> _What is required_
Scan the records for the string "PlayfairDisplay", then copy each line that has it.

> _Recorded data_

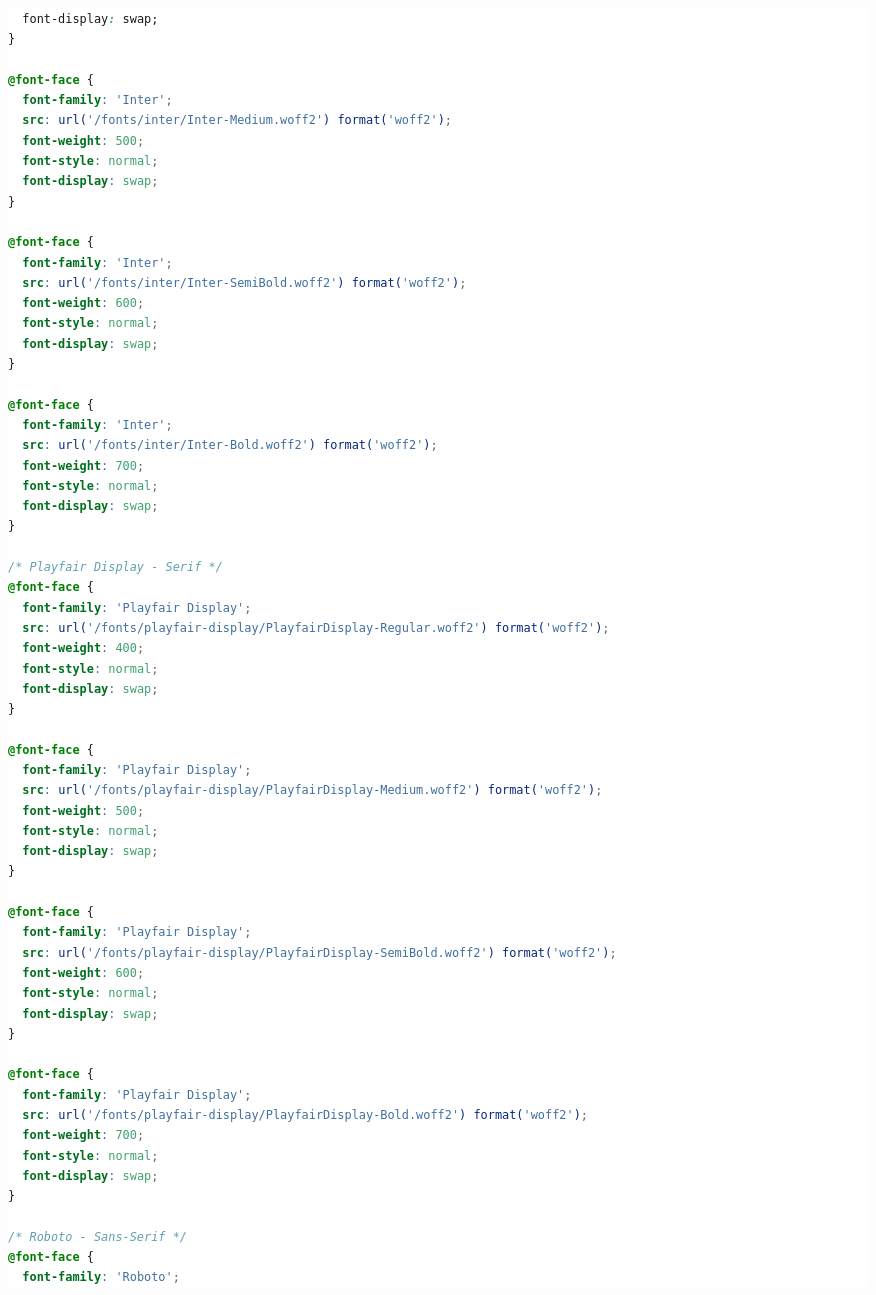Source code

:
 ```css
  font-display: swap;
}

@font-face {
  font-family: 'Inter';
  src: url('/fonts/inter/Inter-Medium.woff2') format('woff2');
  font-weight: 500;
  font-style: normal;
  font-display: swap;
}

@font-face {
  font-family: 'Inter';
  src: url('/fonts/inter/Inter-SemiBold.woff2') format('woff2');
  font-weight: 600;
  font-style: normal;
  font-display: swap;
}

@font-face {
  font-family: 'Inter';
  src: url('/fonts/inter/Inter-Bold.woff2') format('woff2');
  font-weight: 700;
  font-style: normal;
  font-display: swap;
}

/* Playfair Display - Serif */
@font-face {
  font-family: 'Playfair Display';
  src: url('/fonts/playfair-display/PlayfairDisplay-Regular.woff2') format('woff2');
  font-weight: 400;
  font-style: normal;
  font-display: swap;
}

@font-face {
  font-family: 'Playfair Display';
  src: url('/fonts/playfair-display/PlayfairDisplay-Medium.woff2') format('woff2');
  font-weight: 500;
  font-style: normal;
  font-display: swap;
}

@font-face {
  font-family: 'Playfair Display';
  src: url('/fonts/playfair-display/PlayfairDisplay-SemiBold.woff2') format('woff2');
  font-weight: 600;
  font-style: normal;
  font-display: swap;
}

@font-face {
  font-family: 'Playfair Display';
  src: url('/fonts/playfair-display/PlayfairDisplay-Bold.woff2') format('woff2');
  font-weight: 700;
  font-style: normal;
  font-display: swap;
}

/* Roboto - Sans-Serif */
@font-face {
  font-family: 'Roboto';
```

> _Exercise response_
  src: url('/fonts/playfair-display/PlayfairDisplay-Regular.woff2') format('woff2');
  src: url('/fonts/playfair-display/PlayfairDisplay-Medium.woff2') format('woff2');
  src: url('/fonts/playfair-display/PlayfairDisplay-SemiBold.woff2') format('woff2');
  src: url('/fonts/playfair-display/PlayfairDisplay-Bold.woff2') format('woff2');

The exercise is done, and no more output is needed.